Bielecki ze swoją żoną Barbarą rozwiedli się w czwartek w Sądzie Okręgowym w Warszawie. Jak napisał "Fakt", sprawa rozwodowa trwała ledwie kilkadziesiąt minut, a małżonkowie rozstali się w zgodnej atmosferze. Pytane o szczegóły rozprawy biuro prasowe sądu odmówiło nam komentarza. - Informacje o sprawach rozwodowych nie mogą być udzielane z uwagi na prywatność osób fizycznych - poinformowała "SE" Katarzyna Kisiel, rzecznik sądu ds. cywilnych.

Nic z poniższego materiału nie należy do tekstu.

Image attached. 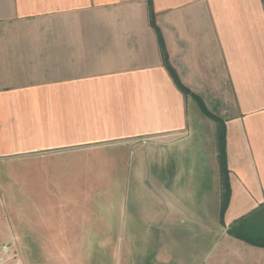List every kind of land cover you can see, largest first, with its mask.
<instances>
[{
	"label": "crops",
	"instance_id": "obj_1",
	"mask_svg": "<svg viewBox=\"0 0 264 264\" xmlns=\"http://www.w3.org/2000/svg\"><path fill=\"white\" fill-rule=\"evenodd\" d=\"M197 98L225 124L224 225L219 144L205 161L190 115L219 124ZM150 150L170 156L133 161ZM263 203L264 0H0V245L23 264L141 247L148 264H264L228 232Z\"/></svg>",
	"mask_w": 264,
	"mask_h": 264
},
{
	"label": "trees",
	"instance_id": "obj_2",
	"mask_svg": "<svg viewBox=\"0 0 264 264\" xmlns=\"http://www.w3.org/2000/svg\"><path fill=\"white\" fill-rule=\"evenodd\" d=\"M152 24H154V16L152 15ZM159 34V40L162 46V37ZM164 54V53H163ZM165 56V54H164ZM166 58V56H165ZM170 73L177 86L186 94H190V91L186 89L178 80L177 76L170 69ZM198 99V98H197ZM203 111L210 118L216 120L219 124V135H220V144H219V160L221 165L222 172V186H223V194H222V203H221V220L223 221L225 212L229 206L230 198H231V186L229 179V171L227 168V159H226V130L225 124L222 120L218 119L211 113H209L204 107L202 102L198 99ZM228 232L234 238L242 240L251 245L259 246L264 248V203L260 205L257 209L253 210L248 215L240 218L236 222H234L228 229Z\"/></svg>",
	"mask_w": 264,
	"mask_h": 264
},
{
	"label": "rangeland",
	"instance_id": "obj_3",
	"mask_svg": "<svg viewBox=\"0 0 264 264\" xmlns=\"http://www.w3.org/2000/svg\"><path fill=\"white\" fill-rule=\"evenodd\" d=\"M190 116H192L191 117V126L195 130V132L191 135L193 145L198 146L199 144L200 145L203 144L204 149H203L202 154H203L204 160L205 161H207V160L212 161L214 159V153H215V152H213L214 146L216 147V145H215L216 142H217V144H220L219 129L216 130V127H217L216 124L213 126H209V127L204 126V128H202V126L199 124V118L197 117V115L193 114ZM216 131H217V136L215 137ZM185 151H188L187 148L184 151L173 150L171 152L173 160L177 161L180 158H181V160H183V154L182 153H184ZM145 153L146 152L141 153V157H138L136 152H132L131 157L134 156L133 161H136V160L140 161L143 159V156H144V159H147L150 161H159V160L167 161V158L170 156V153L167 152L166 150L165 151L161 150V152H157V153H154L153 151L150 150L149 153H146V154ZM187 153H188L187 155H188V159H189L190 158V152L188 151ZM198 155L199 156L201 155L200 149H199ZM161 165H162V171H163V164H161ZM116 170H118L120 173H122V171H124L126 169L120 168V169H116ZM127 170L130 172L131 169H127ZM134 170H136V169H134ZM139 170H140V168L138 169V171ZM110 171H115V169H110ZM116 187H117L116 184H109L107 190H108V192H115ZM221 223L224 225V221L221 220ZM146 253H147V248L141 247V248H139V256L138 257L131 256L130 259L132 261H134V264H140V262L142 260H143V264H148L147 259H146V257H147ZM109 264H111V263H109Z\"/></svg>",
	"mask_w": 264,
	"mask_h": 264
},
{
	"label": "built area",
	"instance_id": "obj_4",
	"mask_svg": "<svg viewBox=\"0 0 264 264\" xmlns=\"http://www.w3.org/2000/svg\"><path fill=\"white\" fill-rule=\"evenodd\" d=\"M22 258L15 240L0 245V264H22Z\"/></svg>",
	"mask_w": 264,
	"mask_h": 264
}]
</instances>
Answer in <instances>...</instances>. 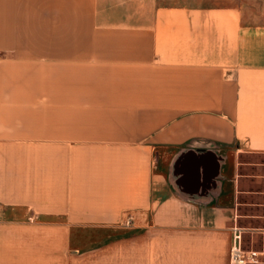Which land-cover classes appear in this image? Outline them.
Returning <instances> with one entry per match:
<instances>
[{
	"label": "crops",
	"instance_id": "1",
	"mask_svg": "<svg viewBox=\"0 0 264 264\" xmlns=\"http://www.w3.org/2000/svg\"><path fill=\"white\" fill-rule=\"evenodd\" d=\"M262 158L264 16L0 0V264H264Z\"/></svg>",
	"mask_w": 264,
	"mask_h": 264
},
{
	"label": "rangeland",
	"instance_id": "2",
	"mask_svg": "<svg viewBox=\"0 0 264 264\" xmlns=\"http://www.w3.org/2000/svg\"><path fill=\"white\" fill-rule=\"evenodd\" d=\"M161 4H177L179 6H211V7H230L238 6L242 9L245 15L251 16H264V0H159ZM155 166L158 170L164 168L165 162L161 159V156L156 155ZM264 160V158H262ZM89 231H93L89 229ZM93 232H96L97 236L108 238V234L116 235L120 234V229H107L97 228ZM94 237L89 235L87 238ZM96 237V236H95ZM110 238V237H109Z\"/></svg>",
	"mask_w": 264,
	"mask_h": 264
},
{
	"label": "built area",
	"instance_id": "3",
	"mask_svg": "<svg viewBox=\"0 0 264 264\" xmlns=\"http://www.w3.org/2000/svg\"><path fill=\"white\" fill-rule=\"evenodd\" d=\"M253 254H254V252H253ZM231 256H232L233 260H237L238 259V256H237L236 252H234V251H232ZM238 262L241 263L242 260L238 259Z\"/></svg>",
	"mask_w": 264,
	"mask_h": 264
}]
</instances>
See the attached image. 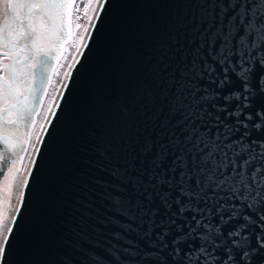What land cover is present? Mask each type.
<instances>
[{"label": "snow or ice", "instance_id": "obj_1", "mask_svg": "<svg viewBox=\"0 0 264 264\" xmlns=\"http://www.w3.org/2000/svg\"><path fill=\"white\" fill-rule=\"evenodd\" d=\"M109 3L90 0L81 15L76 0H0V58L7 61L0 68V264H9L19 238L44 135H50L73 69L85 57L90 29L97 28ZM209 8L198 22L187 21L194 24L189 37V43L198 41L194 49H177L179 58L165 49L167 60L158 58L160 78L145 105L152 114L147 130L92 144L95 188L84 205L88 211L81 214L92 223L66 226L60 264H104L94 254L101 241L134 258L120 260L117 252L118 264H169V259L171 264H264V258L257 260L264 257V140L247 139L250 128L264 134V107L254 104L264 96V74L252 77L257 63L264 67V0H229L227 6ZM229 9L234 10L230 15ZM84 17L87 22L80 23ZM73 20L82 29L75 37ZM217 47L219 55L210 62L208 53ZM230 72L240 87L221 95L218 90L233 83ZM221 99L224 105L217 103ZM221 113L234 125L224 123ZM241 128L245 131L231 140ZM245 204L256 219L244 211ZM189 220L195 227L188 226ZM236 220L243 223L225 232ZM191 239L200 241L198 248L188 243Z\"/></svg>", "mask_w": 264, "mask_h": 264}, {"label": "water", "instance_id": "obj_2", "mask_svg": "<svg viewBox=\"0 0 264 264\" xmlns=\"http://www.w3.org/2000/svg\"><path fill=\"white\" fill-rule=\"evenodd\" d=\"M228 3L229 0H110L100 21L96 22L97 28L90 29L89 47L84 49L85 57H81V62L73 69L70 91L65 92L61 101L58 119L53 121L54 126L49 127L50 135H44L46 143L42 146V157L38 158L39 168L34 169L35 179L30 178V188L26 190L27 203L22 210L24 219L19 238L10 249L9 264H60V239L66 226L81 220L89 227L92 223L86 215H81L88 211L84 205L95 188L90 180L95 174L90 167L92 144L100 138L120 140L137 133L142 135L147 130L145 125L150 126L152 114L145 111V105L160 78L157 75L160 70L155 67L158 58L164 55L167 60L165 49H172L177 58L180 55L177 49H194L198 41L189 43L194 24L187 21L196 18L198 22L202 12L211 11L209 5L227 6ZM232 11L229 9L228 14ZM240 32L243 33V28ZM172 37L176 38L175 42ZM218 55V47L208 53L210 62ZM215 66L222 76L220 65L217 63ZM261 74H264V67L257 63L252 73L253 80ZM229 76L233 83L218 90L221 95L240 87L241 81L237 76L231 72ZM200 83L205 84L206 81ZM217 103L224 105L225 101L221 99ZM254 104L257 108L264 107V96H258ZM209 111L215 114V109L210 108ZM220 115L224 123L234 125L226 113ZM214 123L210 122L202 131L207 132ZM219 130L223 132V126ZM244 131L241 128L230 139H238ZM248 131L251 132L247 138L249 142L252 139L264 140V134L251 128ZM218 195L227 196V193ZM199 206L203 208L204 204ZM244 211L256 219L255 213L247 211L246 204ZM185 215L190 218L193 213ZM178 222L185 223L183 219ZM218 222V217L212 221L214 224ZM239 223L243 221H233L224 231ZM188 226L195 227V224L189 220ZM256 230L259 231L258 228ZM204 231L203 228L198 229V232ZM133 239L146 248L144 241ZM188 243L198 248L200 241L191 239ZM252 243L254 246V235ZM182 247L189 250L187 245ZM117 252L119 250L103 241L94 246V254L102 257L104 264H118L114 259ZM76 256L80 258L81 253ZM261 258L264 257H257V260ZM119 259L134 258L119 252Z\"/></svg>", "mask_w": 264, "mask_h": 264}, {"label": "rangeland", "instance_id": "obj_3", "mask_svg": "<svg viewBox=\"0 0 264 264\" xmlns=\"http://www.w3.org/2000/svg\"><path fill=\"white\" fill-rule=\"evenodd\" d=\"M89 3H90V0H76V6L79 7V10H80L81 15H83V13H84V5H85V4H89ZM93 6H94V5H93ZM88 15H89V16L92 15L91 11H89ZM3 20H4V17H3V16L0 17V25L3 24V23H2ZM85 20H87V17H84V18L80 21V23H84ZM75 23H76V21L73 20V27H72L73 37L79 35L80 32H82V29L78 30V29L75 28V26H74ZM2 50H3V46H2V44H0V51H2ZM66 51H67V53H68L69 50L67 49ZM3 61H4V60H0V62H3Z\"/></svg>", "mask_w": 264, "mask_h": 264}, {"label": "bare ground", "instance_id": "obj_4", "mask_svg": "<svg viewBox=\"0 0 264 264\" xmlns=\"http://www.w3.org/2000/svg\"><path fill=\"white\" fill-rule=\"evenodd\" d=\"M86 22H87V20L84 21V23H86ZM67 49L69 50L68 53H71V51H72L71 47L70 46H67L66 47V50ZM53 81H55V77H53ZM51 91H52V89L49 88V92H51ZM45 101H47V97L45 98Z\"/></svg>", "mask_w": 264, "mask_h": 264}, {"label": "flooded vegetation", "instance_id": "obj_5", "mask_svg": "<svg viewBox=\"0 0 264 264\" xmlns=\"http://www.w3.org/2000/svg\"><path fill=\"white\" fill-rule=\"evenodd\" d=\"M0 17H2V15H0ZM2 23H3V21H2ZM0 60H3L2 58H0ZM7 61H3V62H0V68H2V65L4 64V63H6ZM0 75H3V72H2V70H0Z\"/></svg>", "mask_w": 264, "mask_h": 264}]
</instances>
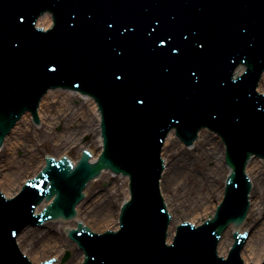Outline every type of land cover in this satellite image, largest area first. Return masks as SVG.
Returning a JSON list of instances; mask_svg holds the SVG:
<instances>
[{"label":"water","instance_id":"obj_1","mask_svg":"<svg viewBox=\"0 0 264 264\" xmlns=\"http://www.w3.org/2000/svg\"><path fill=\"white\" fill-rule=\"evenodd\" d=\"M46 8L59 14L61 27L44 33L33 21ZM50 25L48 14L37 20ZM239 63L247 69L233 79ZM263 69L264 0H0V140L48 87L62 83L101 102L107 145L94 164L88 153L74 168L65 158L48 159L18 197L0 196V264H30L20 252L34 264L51 257L79 264L82 253L65 234L75 221L24 229L20 252L14 238L26 224L73 216L85 183L106 167L129 173L132 198L118 232L87 236L84 264H235L217 259L214 248L227 223L246 214V160L264 157V95L254 90ZM171 125L189 141L204 125L224 134L233 172L216 217L190 235L179 231L186 236L167 246L169 217L157 183ZM84 192L75 220L96 232L116 229L127 179L102 172Z\"/></svg>","mask_w":264,"mask_h":264},{"label":"bare ground","instance_id":"obj_2","mask_svg":"<svg viewBox=\"0 0 264 264\" xmlns=\"http://www.w3.org/2000/svg\"><path fill=\"white\" fill-rule=\"evenodd\" d=\"M257 90L264 92V73L257 86ZM73 100H80V104H78V106L74 105L72 102ZM96 107L97 106L95 102L90 97L81 96L78 93L69 91L64 92L57 89L46 93L41 98L37 108V113L41 124L44 122L47 124V126H53L56 123H61L66 130V136L68 135L69 139L73 141L74 145L77 142L80 143L81 134L86 132L88 136L91 137L90 143L97 142L99 146L96 153H94L90 148L91 144L84 147L86 149L92 150L91 160H93L94 157L99 154L101 148V137L100 133L97 132L99 130V113ZM32 127L33 122L31 119V114L25 113L11 129L10 134H7L5 137L2 148V150L5 152V155L4 158L0 160V188L6 196H12L16 193L14 192L16 188L21 186L22 181H24V179L28 176L26 174L34 169V167L37 170L44 165V159L43 156H41V159L34 165L32 164V166L27 168L24 167L25 169L23 168V164H25L27 158L31 156L29 158L31 159L35 156L34 140L27 134ZM34 127V129L37 128L36 126ZM94 130L96 133H94ZM22 136H25L26 138L28 137L31 144H26L24 142L25 140H22ZM62 137L60 139H62ZM174 140H176L174 138V134L173 132H170L165 138L160 150V154L163 157L165 164V170L162 171L163 176L159 183L160 191L163 196L165 195L164 192H167L169 188L172 191L170 197L166 196L164 199L165 202H167V200H170L171 202L175 196H178L180 198L181 204L183 203L193 206V204H188V196L191 192L188 189L186 191L187 186L185 185V181L187 179H192L194 184L198 181V177L194 176L192 172L193 170L190 168L188 163L190 160V152L196 151L198 152V156L202 157L199 166H204V168L207 170L206 176L208 178H215L216 184L212 183V185L217 186V182L220 179V173L224 168L227 169L224 162V145L221 142L219 136L207 132L206 130H202L199 133V137L195 141L192 149L182 147V150L177 153L176 151L171 150L173 149ZM18 149L25 151V155L23 157L17 156L16 151ZM165 151L168 153V156L171 157L170 165L168 167L166 166L167 158H165ZM65 154L68 155L66 150L62 153V155ZM208 163H212V165L207 167ZM20 169L24 170L23 173L20 175V177L15 178V173H17V171ZM245 170L246 173H248L251 181H253L251 175L256 178V180L262 179V181H264V163L261 160L251 159ZM225 171L228 172V169ZM249 201L250 206L248 208V212H251L252 210L258 215L259 211L261 210L259 206L261 201V193H259L258 197L255 199L250 194ZM215 206L216 204L213 206L214 209ZM209 212L210 208L206 207L202 213L194 216L191 221L194 222L199 218H201L203 221L208 216ZM175 223L176 222H174V219H172L169 224L167 242L171 241ZM230 232L231 231L229 227V230L227 228V230H225L222 234L218 247L219 254L225 255L229 246L231 245L232 237L229 236V234L227 236V233ZM242 255L243 258H246V260L252 261L253 259L255 262H260L264 257V221H260L259 224L252 230V233L247 237L243 246Z\"/></svg>","mask_w":264,"mask_h":264},{"label":"rangeland","instance_id":"obj_3","mask_svg":"<svg viewBox=\"0 0 264 264\" xmlns=\"http://www.w3.org/2000/svg\"><path fill=\"white\" fill-rule=\"evenodd\" d=\"M261 92V91H260ZM74 105L80 104V100H73L72 101ZM33 126L27 133L28 136L32 137L34 140V148H35V156L31 159L27 158L25 164H23V168H27L34 165L36 162H38L41 159V156L52 155L54 157H60L62 153L66 150L68 152V155L70 156L71 160L75 162L80 155L81 150L86 146L90 145V148L93 150L94 153L98 150V143L97 142H91V137L88 136V134L82 133L80 137V143H76L74 145L73 141L69 139L68 135L66 136V130L64 129L63 125L61 123H56L53 126H47L46 123L40 124L36 129ZM94 133L96 131L94 130ZM68 134V133H67ZM63 135V137H62ZM79 135V134H78ZM62 137V139H60ZM22 140H25L24 142L26 144H31L28 137L22 136ZM183 144L181 142H178L177 140L173 141V151H176L177 153L182 150ZM193 148V145L191 146ZM3 146L0 148V160L4 158L5 152L2 150ZM191 148V149H192ZM17 156L23 157L25 155V151H22L21 149H18L16 151ZM165 158H167V167L170 165V156H168V153L165 151ZM203 156V155H202ZM189 165L190 168L193 170L194 176L198 177L197 183H193L192 179L186 180L185 185L187 186V189L191 192L188 196V204H193V206H189L186 204L180 203V198L178 196H175L172 201L167 200V206L169 209V212L172 214V217L174 219V222H176L174 225H176L180 221L184 220H190L196 216L197 214H200L204 211L206 207L210 208V212L208 215L212 214L214 211V205L217 204L221 198H222V192H223V180H224V174L227 172L226 168L223 169V171L220 173V179L217 182V186H213V184H216L215 178L211 177L208 178L206 176L207 170L204 168V166L200 167L199 163L202 159L201 156H198V152L192 151L189 155ZM212 163H208L207 167H210ZM24 168V169H25ZM165 168L163 169V171ZM23 169L17 171L15 173V178L20 177V175L23 173ZM39 171V168L36 170L32 169L25 179L32 177ZM163 173L161 174L162 179ZM252 184L253 189L251 191L252 197L255 199L258 197V194L261 193V201L259 203V206L261 210L259 211V214L257 215L255 211L251 212L249 211L247 215V219L244 221L241 229L245 231L246 229H250V234L252 233V230L259 224L260 221H264V181L262 179L256 180L252 175ZM24 179V180H25ZM24 181H22L23 183ZM21 183V184H22ZM19 186L16 188L14 192H17L19 190ZM185 191V192H186ZM165 195L163 196L164 199L166 196L170 197V194L172 193L171 189L169 188L168 191L164 192ZM263 193V194H262ZM200 195V196H199ZM178 197V198H177ZM201 197V199H200ZM200 199V200H199ZM259 200V199H257ZM202 221L201 218H199L196 221H191V223L198 224V222ZM229 230V229H228ZM232 228L230 227V231ZM231 236L230 233H227V236ZM229 238V237H228ZM243 252V251H242ZM243 257V256H242ZM246 258L244 257V260Z\"/></svg>","mask_w":264,"mask_h":264},{"label":"snow or ice","instance_id":"obj_4","mask_svg":"<svg viewBox=\"0 0 264 264\" xmlns=\"http://www.w3.org/2000/svg\"><path fill=\"white\" fill-rule=\"evenodd\" d=\"M21 19H23V17H21ZM161 43H164V41L161 40ZM201 47H203V45H201ZM173 50H174V51H178V49H173ZM51 69H52V71H55V70H56V65L53 64V65L51 66ZM140 103H144V101L141 100Z\"/></svg>","mask_w":264,"mask_h":264}]
</instances>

Jeden z najbliższych współpracowników premiera Donalda Tuska (57 l.) poznał swoją żonę w latach 70. Oboje aktywnie uczestniczyli w tamtych latach w działalności opozycyjnej. M.in. podczas strajku w sierpniu 1980 r. Bielecki z żoną przywozili robotnikom miód i kolportowali biuletyn strajkowy.
Zobacz też: Agent Tomek: skąd Kwaśniewski miał 2 MILIONY ZŁOTYCH na willę
Od stycznia do grudnia 1991 roku był premierem rządu. Następnie z całą rodziną wyjechał do Wielkiej Brytanii. Był wtedy szefem Europejskiego Banku Odbudowy i Rozwoju w Londynie. Jednak to nie praca na Wyspach, a nominacja na prezesa Banku Pekao w Polsce przyniosła Bieleckim największy zastrzyk finansowy. Były premier kierował bankiem przez siedem lat. I przez ten okres zarobił astronomiczną kwotę ok. 20 milionów złotych. Warto tylko wspomnieć, że w samym 2008 r. dostał 8,8 mln zł za swoją pracę.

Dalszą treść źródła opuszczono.